→ **BRIEF**: Extract every line of the material that holds the string "Centre".

** DATA FOR THIS EXERCISE follows **

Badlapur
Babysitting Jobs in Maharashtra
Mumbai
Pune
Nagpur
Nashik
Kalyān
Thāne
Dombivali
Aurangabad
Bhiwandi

** End of DATA FOR THIS EXERCISE **
** DATA FOR THIS EXERCISE follows **

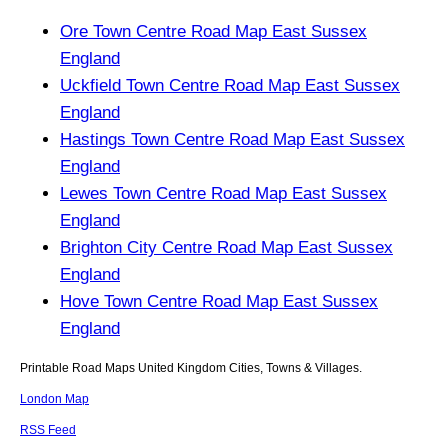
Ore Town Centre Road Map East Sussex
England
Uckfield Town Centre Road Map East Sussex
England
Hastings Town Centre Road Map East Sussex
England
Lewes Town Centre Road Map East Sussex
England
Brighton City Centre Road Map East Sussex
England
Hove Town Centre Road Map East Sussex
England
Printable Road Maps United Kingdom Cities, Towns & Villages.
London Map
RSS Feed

** End of DATA FOR THIS EXERCISE **
** DATA FOR THIS EXERCISE follows **

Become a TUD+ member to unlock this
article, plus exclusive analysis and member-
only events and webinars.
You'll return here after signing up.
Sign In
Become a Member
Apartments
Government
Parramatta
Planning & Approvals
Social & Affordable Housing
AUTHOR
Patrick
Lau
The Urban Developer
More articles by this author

** End of DATA FOR THIS EXERCISE **

→ **TASK ANSWER**:
Ore Town Centre Road Map East Sussex
Uckfield Town Centre Road Map East Sussex
Hastings Town Centre Road Map East Sussex
Lewes Town Centre Road Map East Sussex
Brighton City Centre Road Map East Sussex
Hove Town Centre Road Map East Sussex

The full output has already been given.